「中南米の人たちをサポートしたい」 音楽雑誌の編集者から弁護士に転身した丸山由紀さんの「放浪人生」
●少しずつ改善が進んだ「子どもの在留資格」
在留資格の更新や変更、本国からの家族の呼び寄せ手続きなど、行政書士として入管関連の業務をしてきた丸山さんだが、弁護士になって以降、社会状況の急激な変化に伴い、外国人たちのニーズも変わったと感じている。 「私が弁護士になった当初はまだ在留資格のない人が多かった時期で、南米やフィリピンの方を中心に、在留特別許可(在特)の取得をずいぶん手伝いました。 この時期には、先例的価値のあるケースも多く、実務が前進している、徐々に良くなっているという印象を持っていたのですが、当時は『不法滞在者5年半減計画』の最中で、入管が(在特に対して)緩くなっていた時期という面もあったんです」 元入管職員の木下洋一さんが「在特祭り」と表現したように、2004年から2009年にかけては、入管が「不法滞在者5年半減計画」を掲げ、配偶者が日本人であることなど、一定の要件を満たす人に在特を出すことで、非正規滞在者を正規化する策を取っていた時期だった。 「この5年間は、非正規滞在であっても、日本で育った子どもがいる家族には、『定住者』の在留資格が出ていました。でも、『在特祭り』が終わった2010年以降、入管の対応は一転して厳しくなったんです」 また、丸山さんが弁護士になった2008年は、世界に大きな影響を及ぼしたリーマンショックが起きた年でもあった。 「日系の人たちの多くは定住者や永住者の在留資格があるので、就労制限はありません。

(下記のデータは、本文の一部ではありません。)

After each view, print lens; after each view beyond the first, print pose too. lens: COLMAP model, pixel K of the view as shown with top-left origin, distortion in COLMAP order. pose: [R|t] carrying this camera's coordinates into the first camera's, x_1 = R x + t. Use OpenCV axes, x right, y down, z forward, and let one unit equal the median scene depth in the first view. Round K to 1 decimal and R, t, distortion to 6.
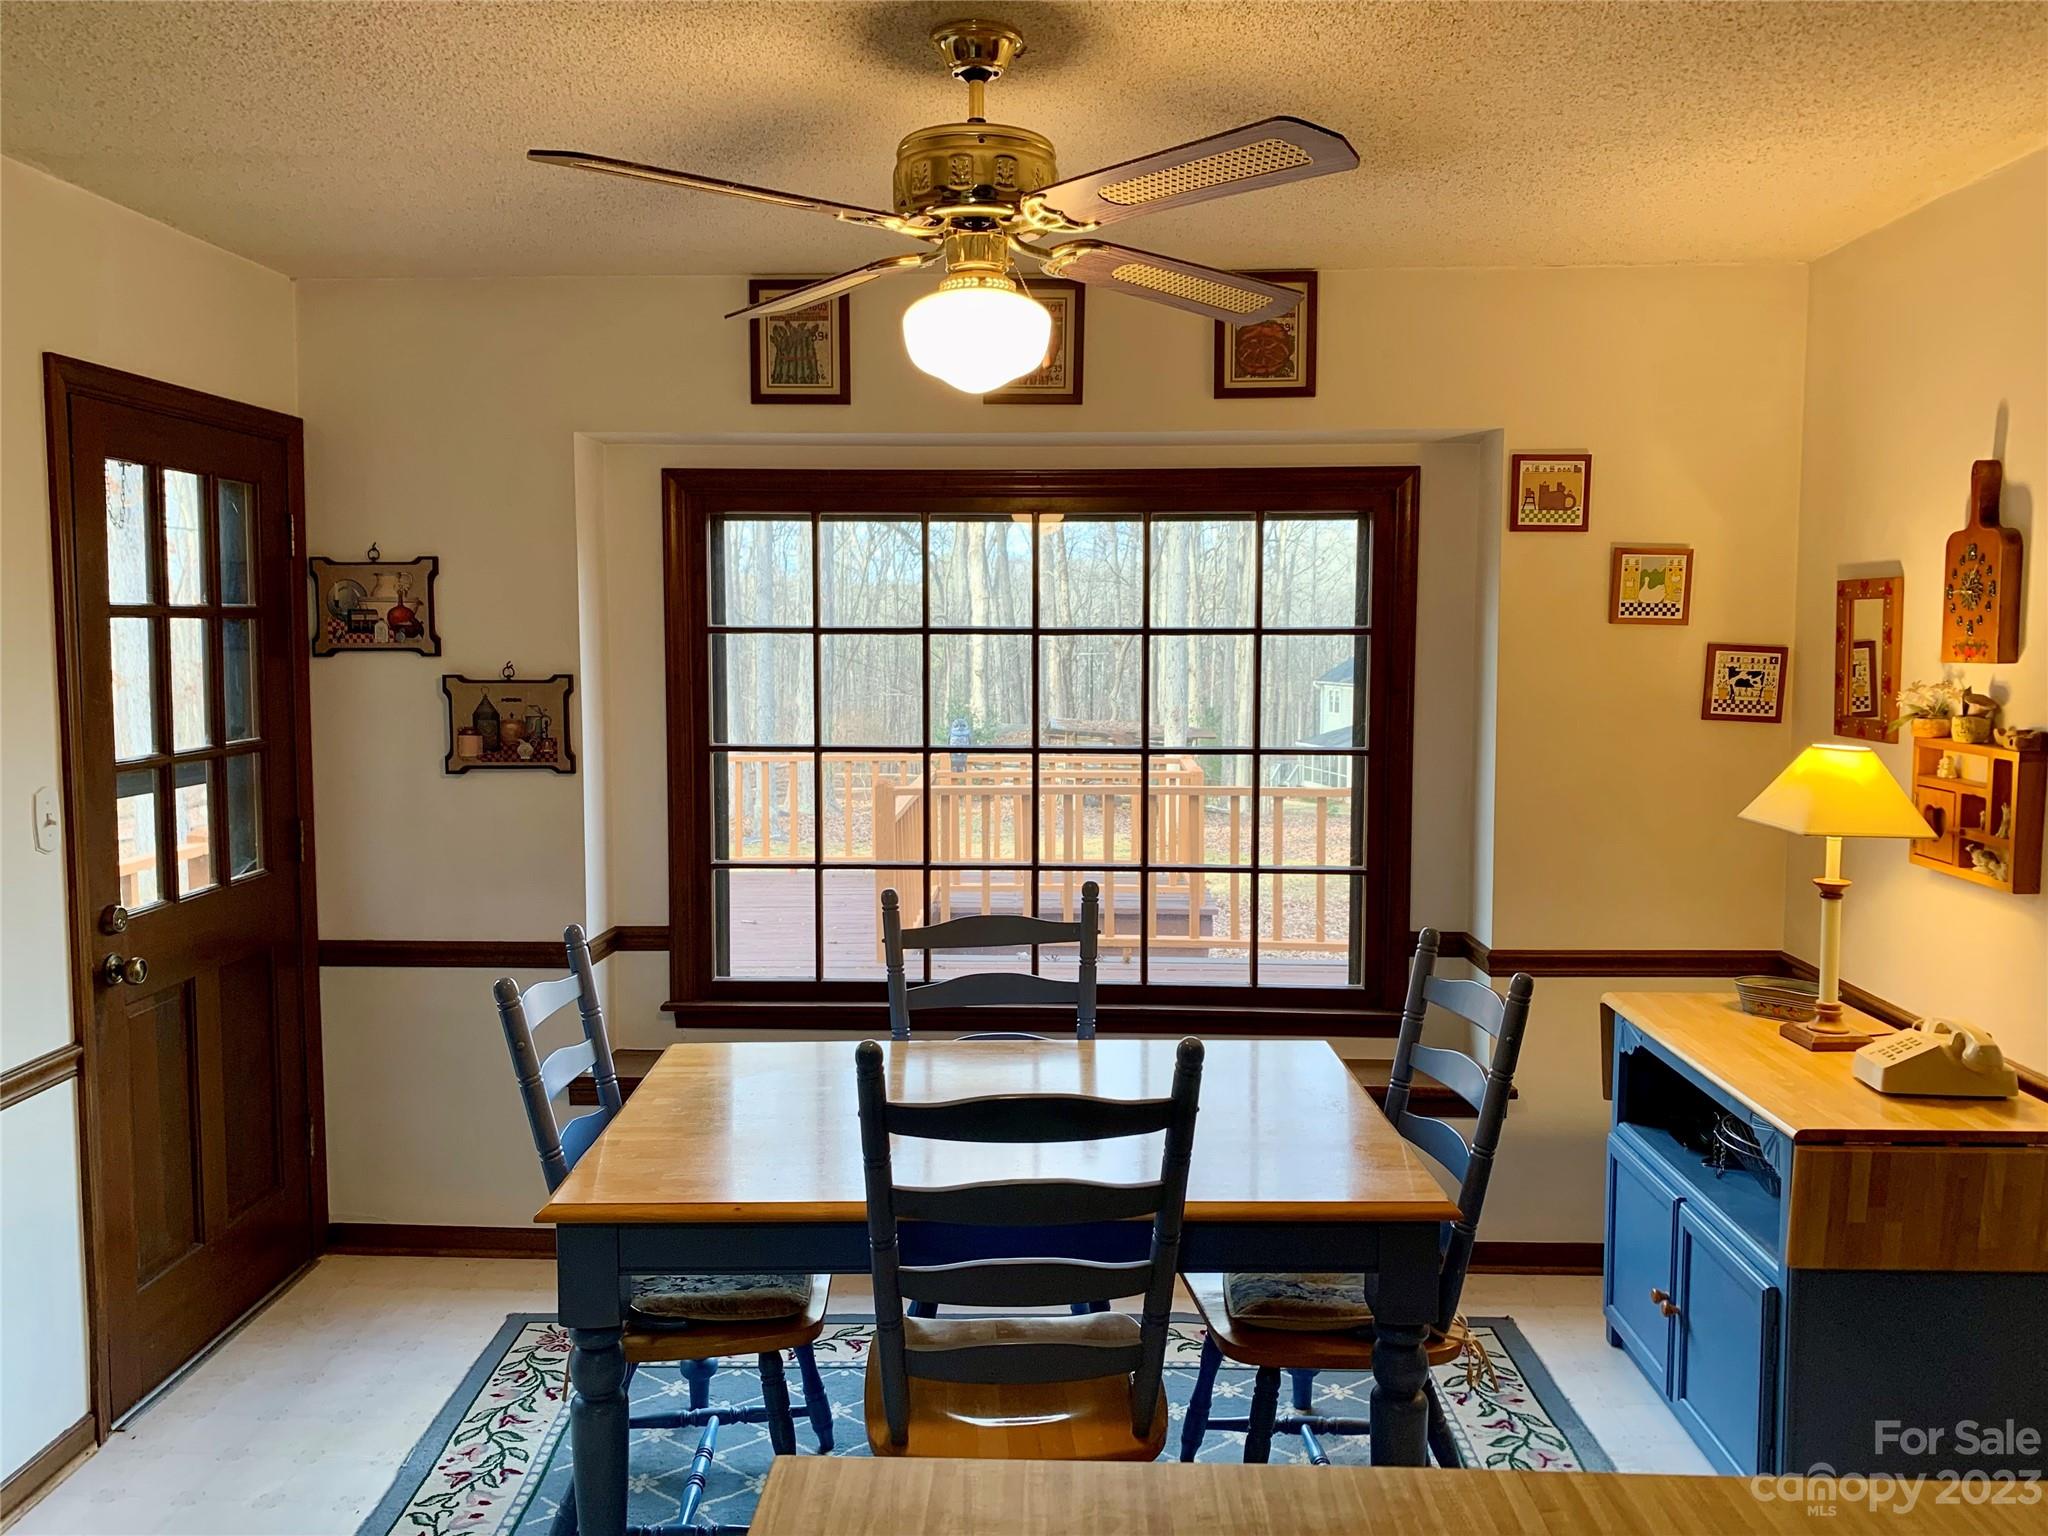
lens RADIAL K [[1546.7, 0, 995.3], [0, 1546.7, 779.5], [0, 0, 1]] dist [0.067432, -0.090772]
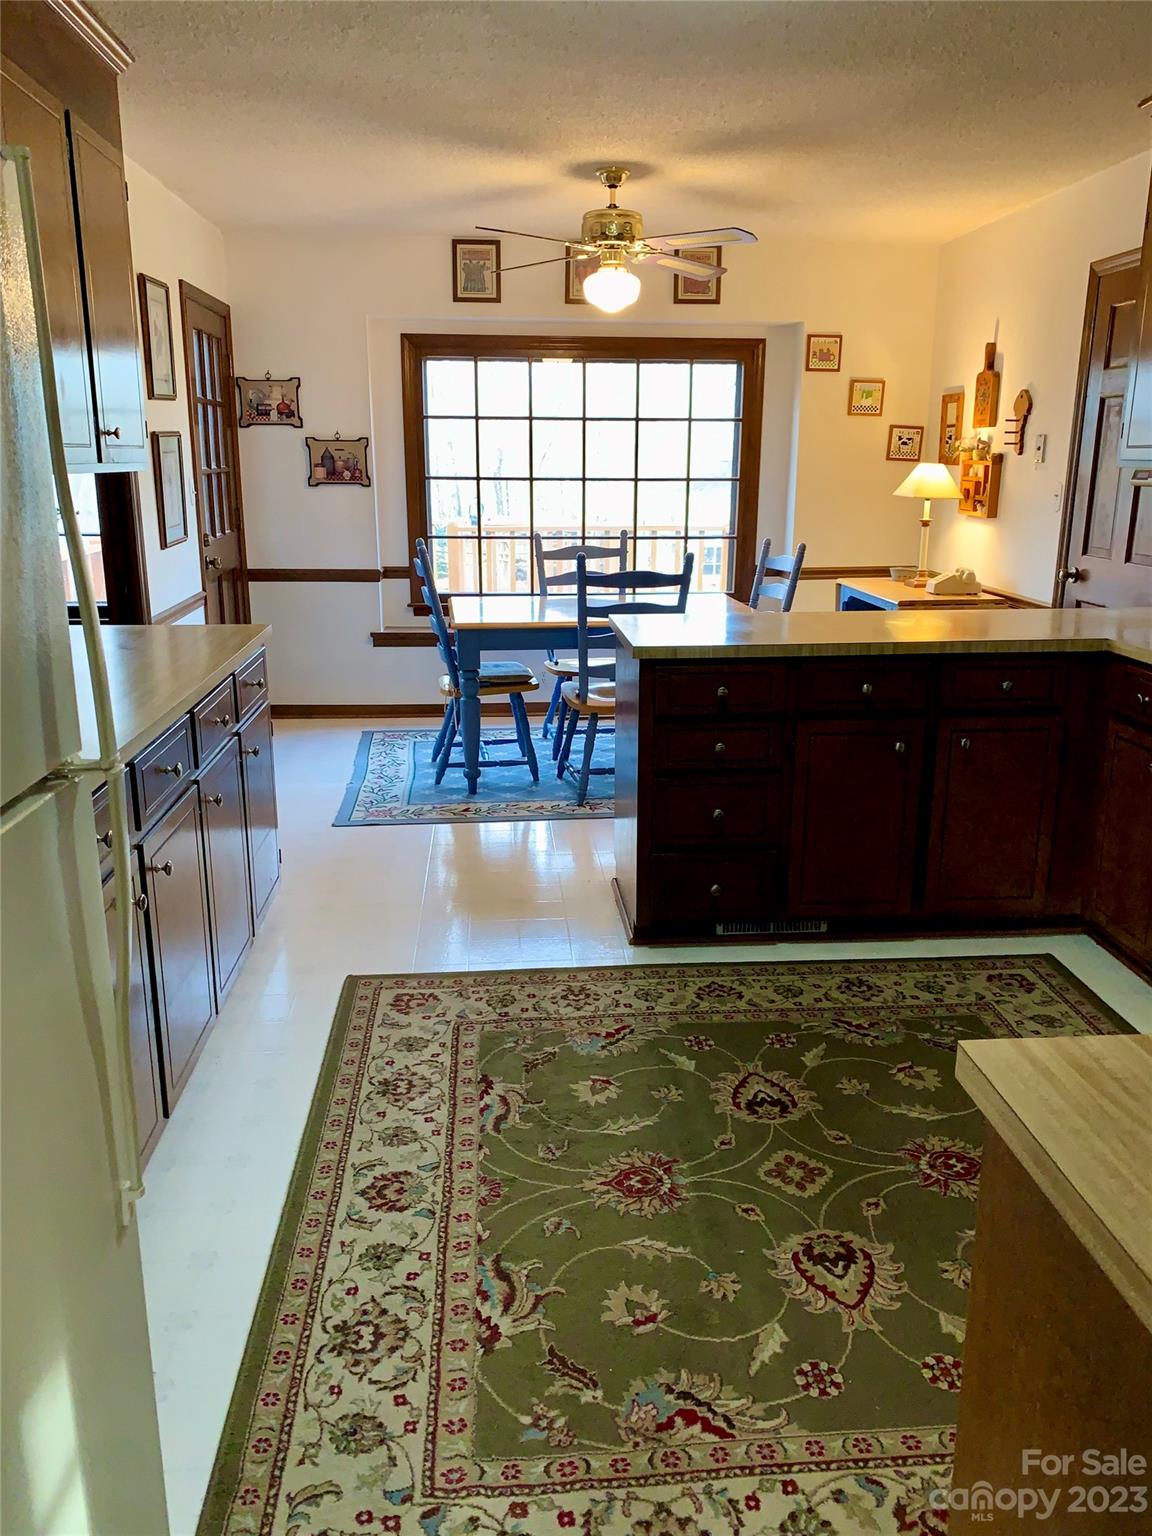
lens RADIAL K [[1154.2, 0, 576.0], [0, 1154.2, 768.0], [0, 0, 1]] dist [0.046786, -0.097303]
pose [[0.992708, -0.027451, 0.117381, -0.197073], [0.007457, 0.985846, 0.167485, 0.115058], [-0.120317, -0.165388, 0.978862, -0.648179]]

失職しても在留資格がなくなるわけではなく、生活保護の受給も可能です。 ただ、日系人が多数来日した1990年代は子どもの教育を含め、日本側の受け入れ体制が整っていませんでしたし、リーマンショック当時になってもまだ不十分でした。 日本社会に受け入れてもらえないことがトラウマになって心が折れてしまう人もいましたし、国も彼らを帰国へと誘導しました」 外国人の受け入れに当たり、日本政府がおざなりにしてきたのが、在留資格「家族滞在」の子どもたちの問題である。教育関係者から相談を受けたことで、丸山さんは弁護士になった当初から、幼少期に来日したり日本で生まれ育ちながらも在留資格に翻弄される子どもたちの問題解決に注力してきた。 「それまで『家族滞在』で来日した子どもの選択肢は、専門学校か大学を出て『技術・人文知識・国際業務』の在留資格を取るか、親と一緒に永住申請をするかのいずれかで、現場からは『進学できる子以外はどうすればよいのか』という声があがっていました。 関係者の働きかけで、まず在日歴が長い子に『定住者』が、その後、『定住者』が出ない子にも『特定活動』が出るようになるなど、段階的な変更を経て、今年7月には、親と一緒に来日した子どもたちが定住者ビザに移行するための要件が明確化されたところです」 丸山さんによると、入管の対応が厳格化している近年、関係者の努力によって成果が出ている数少ない分野が、家族滞在の子どもの在留資格だという。